Akwa Ibom State Ministry of Education

Agency overview
- Type: Ministry
- Jurisdiction: Akwa Ibom State
- Headquarters: Uyo, Akwa Ibom State, Nigeria
- Agency executive: Prof. Ubong Essien Umoh, Commissioner for Education;
- Parent department: Government of Akwa Ibom State

= Akwa Ibom State Ministry of Education =

Ministry in Akwa Ibom State, Nigeria

The Akwa Ibom State Ministry of Education is the state government's ministry tasked with overseeing the education sector in the state, policy formulation and control over Primary, Secondary and State-owned Tertiary Institutions in consonance with the National Policy on Education, and monitoring and evaluation of educational programmes to ensure quality.

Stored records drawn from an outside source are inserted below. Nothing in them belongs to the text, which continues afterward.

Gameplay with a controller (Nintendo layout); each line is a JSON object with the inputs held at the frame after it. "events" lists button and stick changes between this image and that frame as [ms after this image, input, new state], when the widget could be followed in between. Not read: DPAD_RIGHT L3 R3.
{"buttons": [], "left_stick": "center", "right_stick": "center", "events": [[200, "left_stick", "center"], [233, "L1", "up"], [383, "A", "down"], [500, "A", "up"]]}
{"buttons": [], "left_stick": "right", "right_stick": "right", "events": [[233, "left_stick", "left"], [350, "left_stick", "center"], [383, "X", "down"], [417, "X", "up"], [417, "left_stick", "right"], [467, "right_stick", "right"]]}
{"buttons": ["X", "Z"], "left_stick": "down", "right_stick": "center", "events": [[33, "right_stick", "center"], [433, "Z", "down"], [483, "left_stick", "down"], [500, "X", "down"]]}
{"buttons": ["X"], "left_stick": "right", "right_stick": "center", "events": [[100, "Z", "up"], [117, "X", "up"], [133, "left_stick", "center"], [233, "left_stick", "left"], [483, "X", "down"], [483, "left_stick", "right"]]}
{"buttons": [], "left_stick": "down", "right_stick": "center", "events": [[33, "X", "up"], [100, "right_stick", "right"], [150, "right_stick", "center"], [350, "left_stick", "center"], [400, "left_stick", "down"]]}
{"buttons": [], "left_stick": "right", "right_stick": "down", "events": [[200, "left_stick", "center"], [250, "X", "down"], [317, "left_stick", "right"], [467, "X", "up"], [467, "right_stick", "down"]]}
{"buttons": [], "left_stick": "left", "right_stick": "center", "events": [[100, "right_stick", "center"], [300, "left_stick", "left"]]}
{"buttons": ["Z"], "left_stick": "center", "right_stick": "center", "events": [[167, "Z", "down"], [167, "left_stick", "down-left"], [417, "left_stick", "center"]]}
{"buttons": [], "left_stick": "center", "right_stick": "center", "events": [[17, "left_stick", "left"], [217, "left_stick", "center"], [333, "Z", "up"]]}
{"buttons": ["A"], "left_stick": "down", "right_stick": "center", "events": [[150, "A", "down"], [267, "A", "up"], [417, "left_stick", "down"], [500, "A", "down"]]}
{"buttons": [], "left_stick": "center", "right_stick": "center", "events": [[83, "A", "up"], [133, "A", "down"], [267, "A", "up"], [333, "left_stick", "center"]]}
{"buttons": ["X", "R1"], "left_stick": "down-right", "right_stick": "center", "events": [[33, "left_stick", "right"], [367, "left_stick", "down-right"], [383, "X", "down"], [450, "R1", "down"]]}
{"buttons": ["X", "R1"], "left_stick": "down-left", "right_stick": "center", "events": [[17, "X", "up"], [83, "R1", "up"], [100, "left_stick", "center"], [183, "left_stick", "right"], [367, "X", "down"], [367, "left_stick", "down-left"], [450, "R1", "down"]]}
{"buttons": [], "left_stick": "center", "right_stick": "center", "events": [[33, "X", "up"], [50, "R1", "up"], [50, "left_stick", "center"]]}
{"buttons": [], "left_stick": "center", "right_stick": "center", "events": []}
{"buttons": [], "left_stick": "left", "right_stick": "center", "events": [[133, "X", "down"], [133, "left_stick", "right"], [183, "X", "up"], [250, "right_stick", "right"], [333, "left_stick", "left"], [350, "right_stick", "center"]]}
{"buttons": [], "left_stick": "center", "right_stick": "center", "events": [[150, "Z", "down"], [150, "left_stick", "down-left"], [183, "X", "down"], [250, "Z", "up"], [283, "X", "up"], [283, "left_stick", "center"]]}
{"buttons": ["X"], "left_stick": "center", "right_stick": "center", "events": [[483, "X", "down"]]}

It is located at block 10, Idongesit Nkanga Secretariat, Uyo.

== Leadership ==
The Commissioner is in charge of overseeing the daily activities of the Ministry. The current commissioner of Education appointed by Governor Umo Eno in 2025 is Prof. Ubong Essien Umoh.

== Achievement ==
The education sector in Akwa Ibom State has seen monumental strides owing particularly to the free, compulsory, and qualitative education initiated by the Godswill Akpabio administration where the cost of education in Primary and Secondary school is free.